Comme un air de 2005 ?
L’envergure « fekirienne » , si elle est indéniable, ne saurait malgré tout se dissocier du savoir-faire de Manuel Pellegrini. Car la rencontre liant le technicien au Betis a tout du destin croisé. Celui qui a vu un bâtisseur transformer en château le moindre grain de sable croisé sur sa route. Ce même destin qui avait permis au technicien chilien de faire entrer Villarreal, club de village, dans le panthéon du football européen. C’était en 2005, et l’ancien de River Plate remettait alors sur pied un effectif en manque de confiance où se bousculait pléthore de talents déconsidérés ou revanchards : Juan Román Riquelme, Diego Forlán, Pepe Reina, Juan Pablo Sorín, Marcos Senna, Luciano Figueroa, José Mari et le jeune Santiago Cazorla. Bousculant la hiérarchie, le Submarino Amarillo accrochera la troisième place du classement, découvrira la Ligue des champions dès la saison suivante et y atteindra les demi-finales. Rien que ça.
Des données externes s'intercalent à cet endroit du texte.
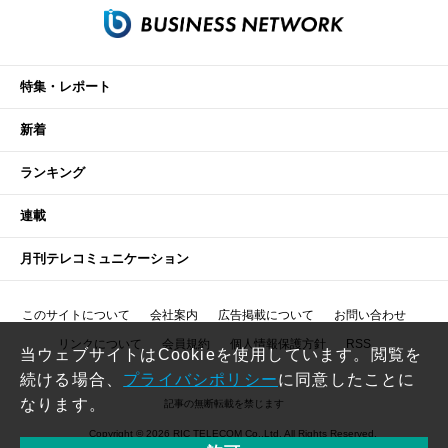
特集・レポート
新着
ランキング
連載
月刊テレコミュニケーション
このサイトについて
会社案内
広告掲載について
お問い合わせ
リンクについて
会員規約
個人情報保護方針
RSS
当ウェブサイトはCookieを使用しています。閲覧を
続ける場合、
プライバシポリシー
に同意したことに
なります。
記事の無断転載を禁じます
Copyright © 2026 RIC TELECOM Co.,Ltd. All Rights Reserved.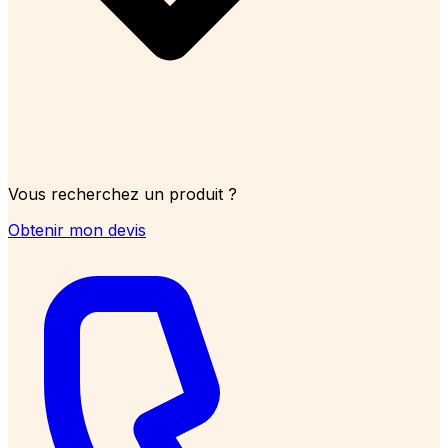
Vous recherchez un produit ?
Obtenir mon devis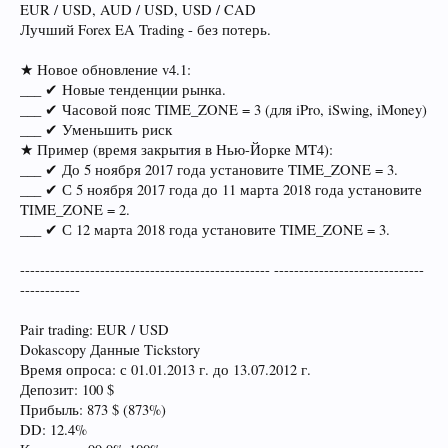
EUR / USD, AUD / USD, USD / CAD
Лучший Forex EA Trading - без потерь.
★ Новое обновление v4.1:
___ ✔ Новые тенденции рынка.
___ ✔ Часовой пояс TIME_ZONE = 3 (для iPro, iSwing, iMoney)
___ ✔ Уменьшить риск
★ Пример (время закрытия в Нью-Йорке MT4):
___ ✔ До 5 ноября 2017 года установите TIME_ZONE = 3.
___ ✔ С 5 ноября 2017 года до 11 марта 2018 года установите
TIME_ZONE = 2.
___ ✔ С 12 марта 2018 года установите TIME_ZONE = 3.
-------------------------------------------------- ------------------------------
------------
Pair trading: EUR / USD
Dokascopy Данные Tickstory
Время опроса: с 01.01.2013 г. до 13.07.2012 г.
Депозит: 100 $
Прибыль: 873 $ (873%)
DD: 12.4%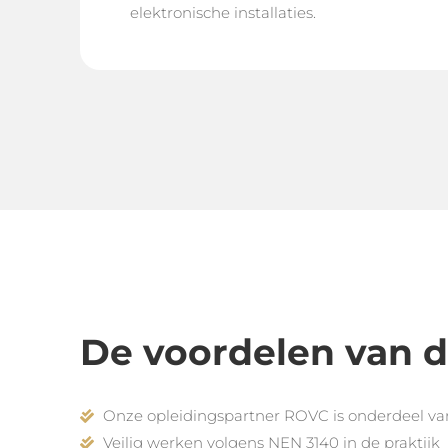
elektronische installaties.
De voordelen van d
Onze opleidingspartner ROVC is onderdeel v
Veilig werken volgens NEN 3140 in de praktijk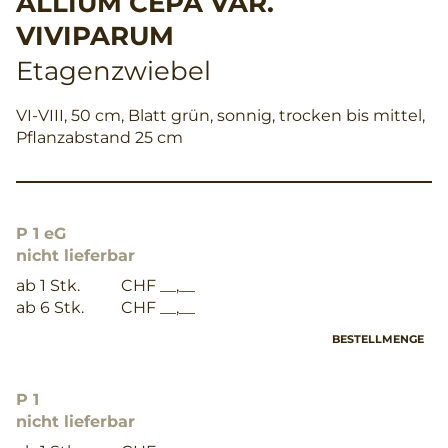
ALLIUM CEPA VAR.
VIVIPARUM
Etagenzwiebel
VI-VIII, 50 cm, Blatt grün, sonnig, trocken bis mittel,
Pflanzabstand 25 cm
P 1 eG
nicht lieferbar
ab 1 Stk.
CHF __,__
ab 6 Stk.
CHF __,__
BESTELLMENGE
P 1
nicht lieferbar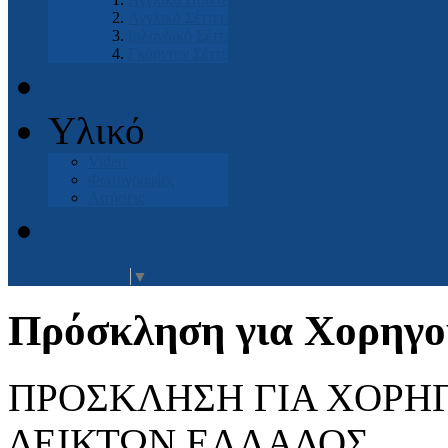
Αγγλικό Σέττερ
Ιρλανδικό Σέττερ
Γκόρντον Σέττερ
Μπουτικ
Υλικό
Video
Φωτογραφίες
Αιτήσεις
Είσοδος Μελών
Select Language
▼
Πρόσκληση για Χορηγο
ΠΡΟΣΚΛΗΣΗ ΓΙΑ ΧΟΡΗΓ
ΔΕΙΚΤΩΝ ΕΛΛΑΔΟΣ.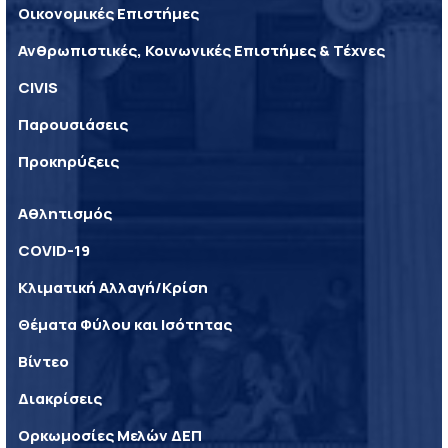
Οικονομικές Επιστήμες
Ανθρωπιστικές, Κοινωνικές Επιστήμες & Τέχνες
CIVIS
Παρουσιάσεις
Προκηρύξεις
Αθλητισμός
COVID-19
Κλιματική Αλλαγή/Κρίση
Θέματα Φύλου και Ισότητας
Βίντεο
Διακρίσεις
Ορκωμοσίες Μελών ΔΕΠ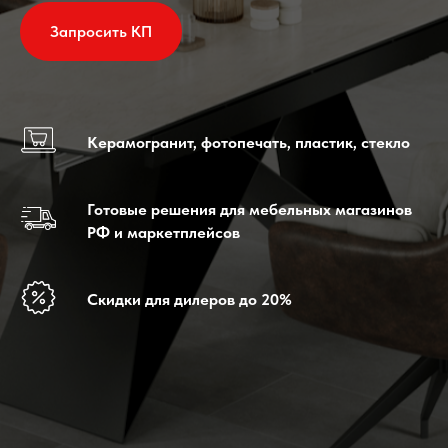
Запросить КП
Керамогранит, фотопечать, пластик, стекло
Готовые решения для мебельных магазинов
РФ и маркетплейсов
Скидки для дилеров до 20%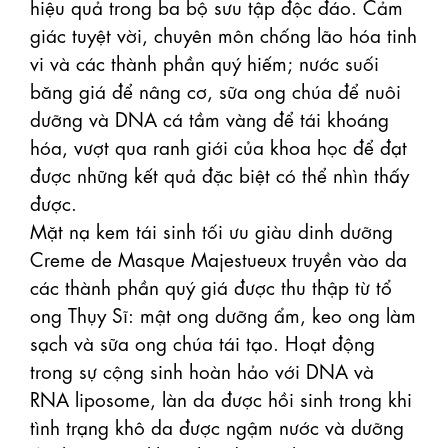
hiệu quả trong ba bộ sưu tập độc đáo. Cảm 
giác tuyệt vời, chuyên môn chống lão hóa tinh 
vi và các thành phần quý hiếm; nước suối 
băng giá để nâng cơ, sữa ong chúa để nuôi 
dưỡng và DNA cá tầm vàng để tái khoáng 
hóa, vượt qua ranh giới của khoa học để đạt 
được những kết quả đặc biệt có thể nhìn thấy 
được.

Mặt nạ kem tái sinh tối ưu giàu dinh dưỡng 
Creme de Masque Majestueux truyền vào da 
các thành phần quý giá được thu thập từ tổ 
ong Thụy Sĩ: mật ong dưỡng ẩm, keo ong làm 
sạch và sữa ong chúa tái tạo. Hoạt động 
trong sự cộng sinh hoàn hảo với DNA và 
RNA liposome, làn da được hồi sinh trong khi 
tình trạng khô da được ngậm nước và dưỡng 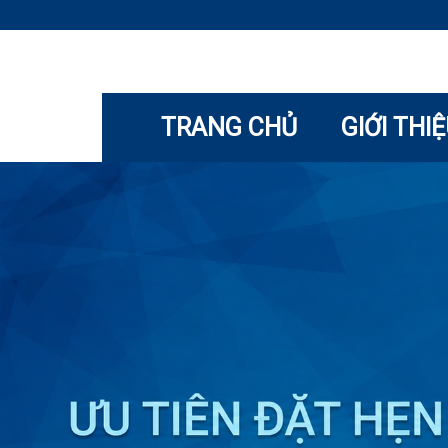
TRANG CHỦ
GIỚI THI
Dix-sept ans plus tard, et après être également parvenu à emmener Málaga en quarts de C1, force est ainsi de constater qu’El Inginiero est reparti à la quête d’une nouvelle success story. Débarqué en Andalousie à l’été 2020 et chargé de redresser une équipe en berne, ce dernier a rapidement entamé sa rénovation.
Spécificité du maître d’œuvre, le 4-2-3-1 n’a pas tardé à prendre forme et à séduire, porté par un quatuor de joueurs résolument et exclusivement tourné vers l’offensive. Une volonté de poursuivre le chantier préalablement lancé par Quique Setién, appuyé par une rotation toujours plus ouverte et des joueurs à la relance. Longtemps boudés, des éléments tels que Juanmi (actuel deuxième meilleur buteur de Liga, avec douze réalisations), William Carvalho, Cristian Tello ou le « Panda » Borja Iglesias (facturant déjà treize pions, toutes compétitions confondues) ont regagné une confiance absolue. Pas étonnant, finalement, pour une formation n’ayant que très peu changé depuis deux saisons. Favorisée par l’implication du club sur trois tableaux (Liga, Coupe du Roi et Ligue Europa), cette projection place donc les curseurs très haut. De quoi remettre le Betis sous les feux des projecteurs et voir Joaquín renouer avec la musique de la Ligue des champions, chez lui. La dernière fois, c’était en… 2005.